A review by michaelacabus
The Man of Property by John Galsworthy

5.0

"Justice, there is no justice for men, for they are forever in the dark"

In some novels, the author's admiration for their creations is obvious; in varying degrees, a novelist will let you in on who is their favorite, sometimes annoyingly so (as much as I liked the Harry Potter books, the refrain of "Harry, Ron and Hermonie" that constantly began chapters became, dare I say, tiresome).

Here the reader doesn't get the sense that Galsworthy really admires any of his subjects, expect perhaps for Old Jolyon and Young Jolyon. It was at times reminiscent of Trollope's The way we live now; like that wonderful novel, it constructed a story that questioned ideas of principle at the basis of the upper class. Here, Galsworthy equates it all with property; indeed, a redemptive moment in the novel, when a character comes to a realization about his behavior and and a scope broader than himself, it is couched as behavior that it unpractical (and, hence, in the Forsyte parlance, useless).

Here we see the notion of property as principle taken to its extreme, and it is disquieting. For all the television shows on now that rely on some shock, and persistent violence, it is the quiet novels that come to a fore that, in my mind, are the most awakening and powerful. J.M. Coetze's novel Disgrace does the same, in almost the same manner: ideas of property and possession that seem sound but taken to their extreme are seen as the source of so much grief. We have that here, and its hard to see the character in the same way, hard to forgive him, even if he has that unpractical redemptive realization.

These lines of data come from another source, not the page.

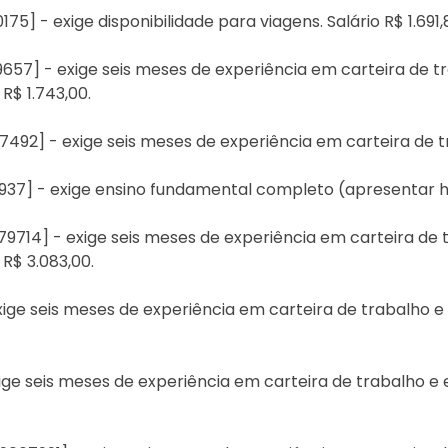
75] - exige disponibilidade para viagens. Salário R$ 1.691,
9657] - exige seis meses de experiência em carteira de 
 R$ 1.743,00.
492] - exige seis meses de experiência em carteira de tra
937] - exige ensino fundamental completo (apresentar hist
79714] - exige seis meses de experiência em carteira de
 R$ 3.083,00.
exige seis meses de experiência em carteira de trabalho
exige seis meses de experiência em carteira de trabalho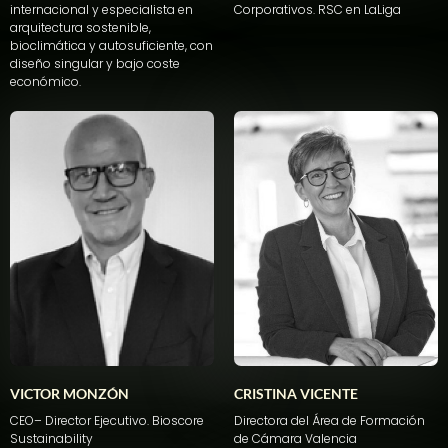
internacional y especialista en
Corporativos
. RSC
en
LaLiga
arquitectura sostenible,
bioclimática y autosuficiente, con
diseño singular y bajo coste
económico.
VICTOR MONZÓN
CRISTINA VICENTE
CEO
– Director
Ejecutivo
.
Bioscore
Directora del Área de Formación
Sustainability
de Cámara Valencia​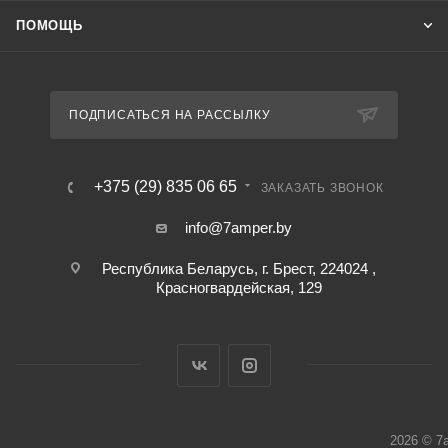
ПОМОЩЬ
ПОДПИСАТЬСЯ НА РАССЫЛКУ
+375 (29) 835 06 65
ЗАКАЗАТЬ ЗВОНОК
info@7amper.by
Республика Беларусь, г. Брест, 224024 ,
Красногвардейская, 129
2026 © 7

Must we always live forever in the dark, thus having any true sense of justice allude us? This seems to be the question of the novel and it hinges on our susceptibility to rigid ways of living, to purely self-interested pursuit.

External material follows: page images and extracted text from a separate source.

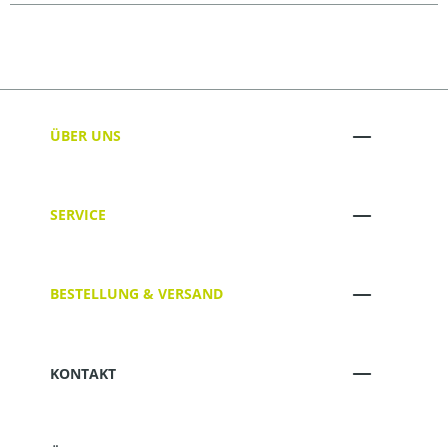
ÜBER UNS
SERVICE
BESTELLUNG & VERSAND
KONTAKT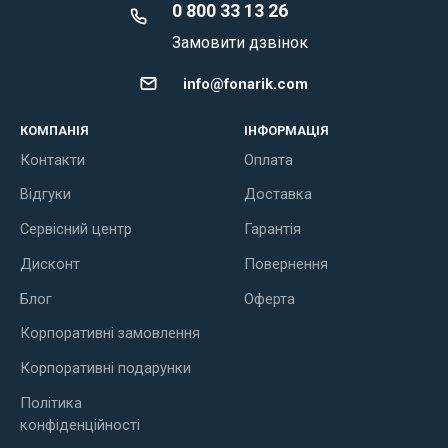
0 800 33 13 26
Замовити дзвінок
info@fonarik.com
КОМПАНІЯ
ІНФОРМАЦІЯ
Контакти
Оплата
Відгуки
Доставка
Сервісний центр
Гарантія
Дисконт
Повернення
Блог
Оферта
Корпоративні замовлення
Корпоративні подарунки
Політика
конфіденційності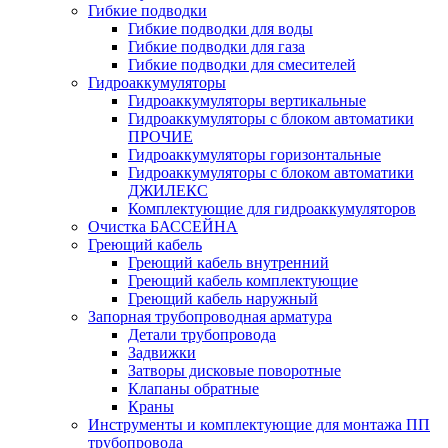
Гибкие подводки
Гибкие подводки для воды
Гибкие подводки для газа
Гибкие подводки для смесителей
Гидроаккумуляторы
Гидроаккумуляторы вертикальные
Гидроаккумуляторы с блоком автоматики
ПРОЧИЕ
Гидроаккумуляторы горизонтальные
Гидроаккумуляторы с блоком автоматики
ДЖИЛЕКС
Комплектующие для гидроаккумуляторов
Очистка БАССЕЙНА
Греющий кабель
Греющий кабель внутренний
Греющий кабель комплектующие
Греющий кабель наружный
Запорная трубопроводная арматура
Детали трубопровода
Задвижки
Затворы дисковые поворотные
Клапаны обратные
Краны
Инструменты и комплектующие для монтажа ПП
трубопровода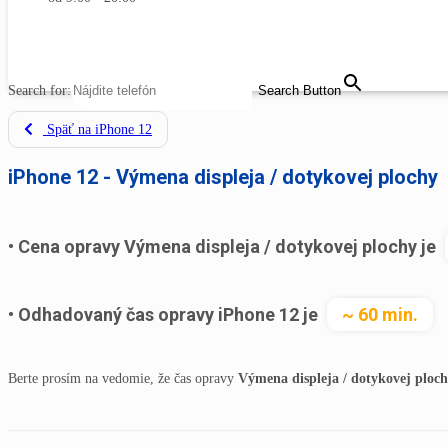
MENU
CLOSE
Search for:
Search Button
Späť na iPhone 12
iPhone 12 - Výmena displeja / dotykovej plochy
Cena opravy Výmena displeja / dotykovej plochy je
Odhadovaný čas opravy iPhone 12 je
~ 60 min.
Berte prosím na vedomie, že čas opravy
Výmena displeja / dotykovej ploch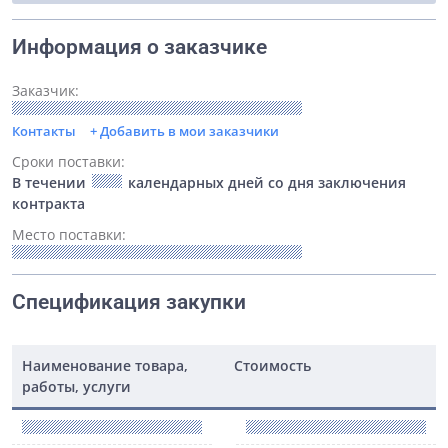
Информация о заказчике
Заказчик:
Контакты
+ Добавить в мои заказчики
Сроки поставки:
В течении
календарных дней со дня заключения
контракта
Место поставки:
Спецификация закупки
Наименование товара,
Стоимость
работы, услуги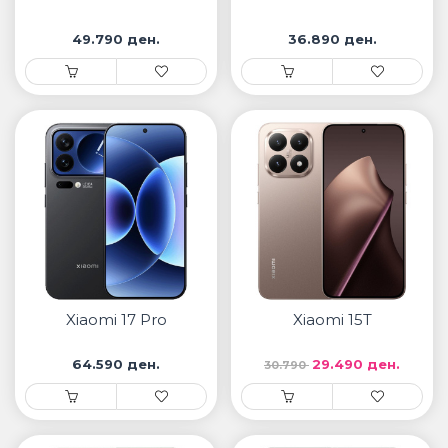
49.790 ден.
36.890 ден.
Xiaomi 17 Pro
Xiaomi 15T
64.590 ден.
29.490 ден.
30.790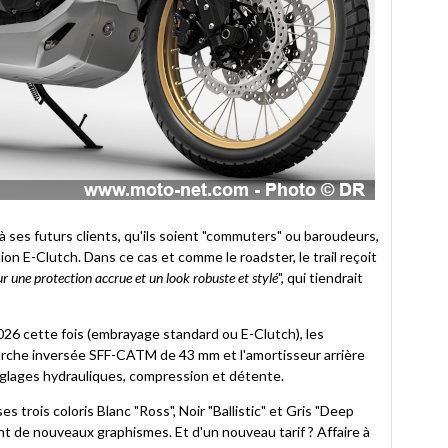
à ses futurs clients, qu'ils soient "commuters" ou baroudeurs,
tion E-Clutch. Dans ce cas et comme le roadster, le trail reçoit
une protection accrue et un look robuste et stylé
", qui tiendrait
026 cette fois (embrayage standard ou E-Clutch), les
rche inversée SFF-CATM de 43 mm et l'amortisseur arrière
églages hydrauliques, compression et détente.
s trois coloris Blanc "Ross", Noir "Ballistic" et Gris "Deep
t de nouveaux graphismes. Et d'un nouveau tarif ? Affaire à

I'd intended to read the others in this series, with books 2 and 3 ready for me in audio book during my commute. The Forsyte's, so far, though, have proved to be like a side of your family (or in-laws) you are eager to hear about and perhaps gossip about, and visit briefly, but also feel a bit relieved when you board the airplane to go home. "The more I see of people", young Jolyon quips, "the more I am convinced that they are never good or bad – merely comic, or pathetic." Dickens believed in the good souls as lights of the world, in the midsts of the comic, or pathetic; and as much as I may agree with Young Jolyon's sentiments, if pressed for an absolute answer, I feel better under the illusion that the world is a bit more Dickensian, sometimes against all evidence to the contrary.